- DVD Cover
- Directed by: Robert Quinn
- Written by: Derek Landy
- Starring: Andrew Scott Katy Davis Eamonn Owens Darren Healy Kelly Reilly
- Cinematography: Donal Gilligan
- Edited by: Dermot Diskin
- Release date: 25 April 2003;
- Running time: 88 minutes
- Country: Ireland
- Language: English

= Dead Bodies =

Dead Bodies is a 2003 Irish comedy thriller film by Robert Quinn starring Andrew Scott, Katy Davis, Eamonn Owens, Darren Healy and Kelly Reilly. The screenplay was written by Derek Landy.

It was the first film shot in Ireland on high definition. It was filmed in four and a half weeks in Dublin.

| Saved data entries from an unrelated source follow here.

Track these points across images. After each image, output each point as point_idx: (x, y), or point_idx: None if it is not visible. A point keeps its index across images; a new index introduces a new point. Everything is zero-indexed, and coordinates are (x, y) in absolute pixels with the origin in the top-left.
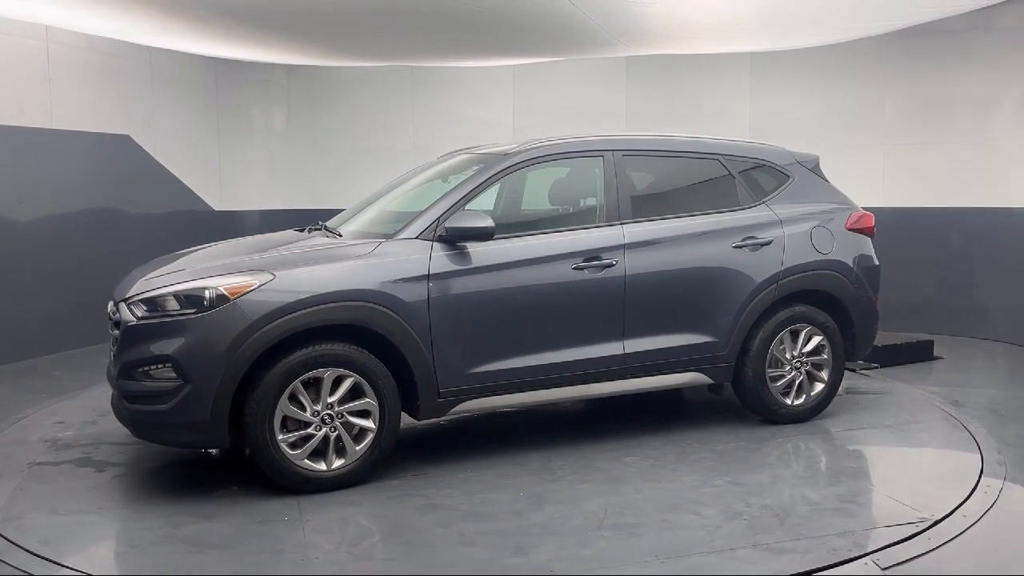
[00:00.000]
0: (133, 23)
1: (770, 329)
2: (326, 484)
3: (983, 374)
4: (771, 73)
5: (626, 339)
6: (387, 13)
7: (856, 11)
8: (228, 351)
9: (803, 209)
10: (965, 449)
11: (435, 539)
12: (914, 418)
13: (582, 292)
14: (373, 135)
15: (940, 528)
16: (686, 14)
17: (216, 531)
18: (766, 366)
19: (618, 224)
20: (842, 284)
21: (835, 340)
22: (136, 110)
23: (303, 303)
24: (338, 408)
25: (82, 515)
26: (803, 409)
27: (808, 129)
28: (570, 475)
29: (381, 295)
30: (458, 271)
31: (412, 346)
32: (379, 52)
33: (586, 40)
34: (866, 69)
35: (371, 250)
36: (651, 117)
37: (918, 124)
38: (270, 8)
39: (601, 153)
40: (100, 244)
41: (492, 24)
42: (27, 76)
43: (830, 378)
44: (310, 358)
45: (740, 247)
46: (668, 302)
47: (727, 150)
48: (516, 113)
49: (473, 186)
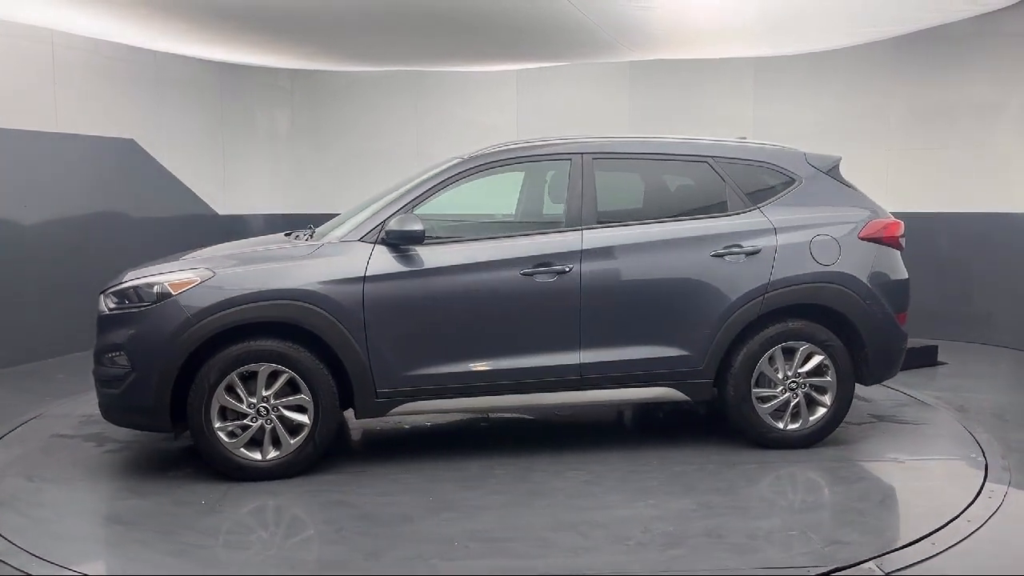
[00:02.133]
0: (138, 27)
1: (756, 345)
2: (261, 473)
3: (987, 379)
4: (775, 78)
5: (583, 349)
6: (391, 17)
7: (860, 16)
8: (167, 343)
9: (806, 216)
10: (969, 454)
11: (310, 535)
12: (918, 423)
13: (531, 299)
14: (377, 140)
15: (944, 533)
16: (690, 18)
17: (137, 507)
18: (752, 385)
19: (578, 230)
20: (849, 299)
21: (841, 361)
22: (141, 114)
23: (236, 300)
24: (273, 401)
25: (48, 483)
26: (799, 435)
27: (812, 134)
28: (497, 485)
29: (313, 294)
30: (396, 274)
31: (346, 346)
32: (383, 56)
33: (590, 44)
34: (870, 74)
35: (313, 251)
36: (654, 122)
37: (922, 129)
38: (274, 12)
39: (569, 156)
40: (104, 248)
41: (496, 28)
42: (32, 80)
43: (834, 403)
44: (244, 353)
45: (720, 256)
46: (632, 312)
47: (721, 152)
48: (520, 118)
49: (423, 190)
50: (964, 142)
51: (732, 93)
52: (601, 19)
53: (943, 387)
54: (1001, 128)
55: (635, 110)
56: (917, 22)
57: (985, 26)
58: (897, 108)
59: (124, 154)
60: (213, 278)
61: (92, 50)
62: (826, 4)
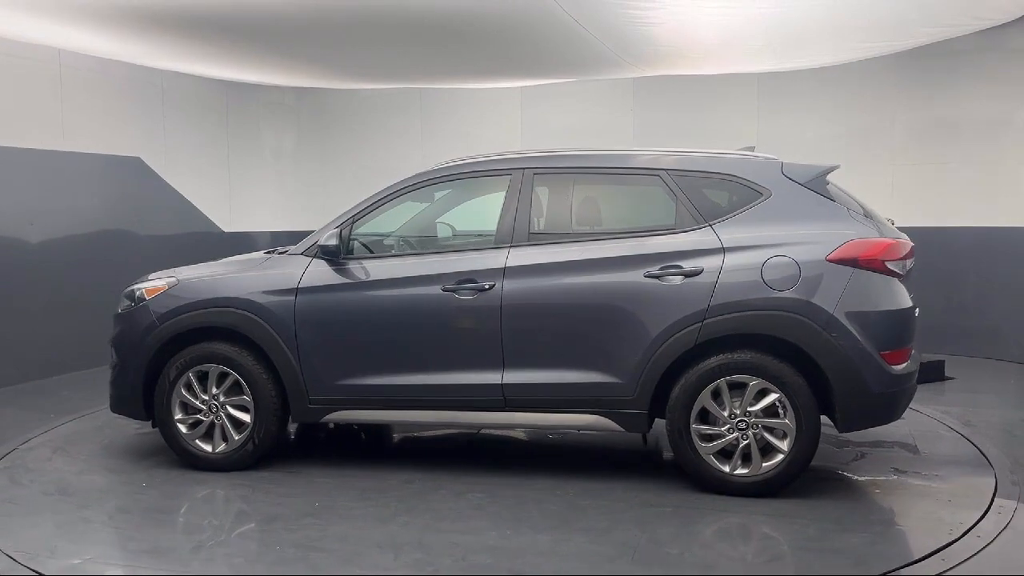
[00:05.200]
0: (144, 46)
1: (695, 377)
2: (211, 464)
3: (995, 394)
4: (779, 93)
5: (506, 370)
6: (396, 35)
7: (864, 31)
8: (139, 341)
9: (764, 234)
10: (978, 469)
11: (186, 523)
12: (926, 438)
13: (451, 315)
14: (382, 157)
15: (954, 549)
16: (694, 35)
17: (91, 483)
18: (691, 421)
19: (504, 247)
20: (808, 331)
21: (801, 401)
22: (147, 132)
23: (189, 307)
24: (222, 400)
25: (60, 454)
26: (748, 481)
27: (817, 149)
28: (386, 498)
29: (251, 304)
30: (324, 287)
31: (279, 353)
32: (388, 74)
33: (594, 61)
34: (874, 89)
35: (261, 263)
36: (658, 138)
37: (926, 143)
38: (280, 31)
39: (509, 172)
40: (110, 265)
41: (500, 45)
42: (40, 98)
43: (792, 449)
44: (198, 354)
45: (655, 277)
46: (557, 334)
47: (676, 164)
48: (524, 134)
49: (365, 206)
50: (968, 156)
51: (736, 108)
52: (605, 36)
53: (951, 402)
54: (1005, 142)
55: (639, 126)
56: (921, 37)
57: (989, 41)
58: (901, 123)
59: (130, 172)
60: (176, 286)
61: (99, 69)
62: (830, 20)
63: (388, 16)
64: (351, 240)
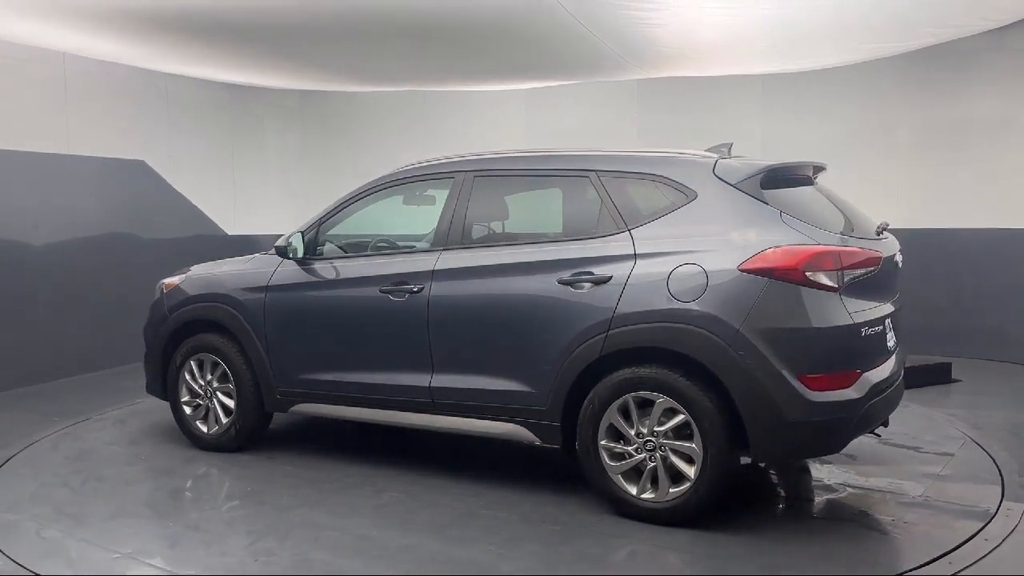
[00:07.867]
0: (149, 49)
1: (604, 390)
2: (206, 444)
3: (1003, 397)
4: (783, 95)
5: (434, 373)
6: (400, 37)
7: (869, 32)
8: (157, 330)
9: (678, 240)
10: (986, 472)
11: (136, 495)
12: (933, 441)
13: (385, 316)
14: (386, 160)
15: (961, 552)
16: (698, 36)
17: (91, 454)
18: (598, 436)
19: (436, 251)
20: (713, 347)
21: (709, 423)
22: (151, 136)
23: (188, 300)
24: (215, 385)
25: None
26: (655, 507)
27: (821, 150)
28: (318, 493)
29: (232, 299)
30: (286, 285)
31: (252, 346)
32: (392, 77)
33: (598, 63)
34: (878, 90)
35: (247, 262)
36: (663, 140)
37: (931, 144)
38: (284, 33)
39: (452, 175)
40: (115, 269)
41: (504, 47)
42: (44, 102)
43: (699, 476)
44: (194, 344)
45: (567, 283)
46: (477, 339)
47: (606, 165)
48: (529, 137)
49: (327, 210)
50: (974, 157)
51: (741, 110)
52: (609, 38)
53: (957, 404)
54: (1011, 143)
55: (644, 128)
56: (926, 38)
57: (994, 41)
58: (906, 124)
59: (135, 175)
60: (185, 281)
61: (103, 72)
62: (834, 21)
63: (392, 19)
64: (320, 242)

The film premiered in cinemas on 25 April 2003 and was released on DVD on 24 October 2003.

==Plot==
Tommy McGann (Scott) gets back together with his ex-girlfriend, after breaking up with her recently. But later on, the two fight, in which Tommy leaves the apartment as he pushes her out of his way. He returns later to find her dead, realising he pushed her onto the table where she fell and cracked her head. Tommy drives the body out into the woods and buries it there. Soon after, the police discover the body of not only Tommy's victim, but also someone else whose murderer is still at large.

==Cast==
- Andrew Scott as Tommy McGann
- Katy Davis as Jean Goodman
- Eamonn Owens as Billy
- Darren Healy as Noel
- Kelly Reilly as Viv McCormack
- Gerard McSorley as Gordon Ellis
- Sean McGinley as Detective Inspector Wheeler

==Awards==
Dead Bodies was nominated for four IFTA awards and won three: for Best Actor in a Film (Andrew Scott), Best Editing (Dermot Diskin) and Best Sound/Sound Editing (Daniel Birch).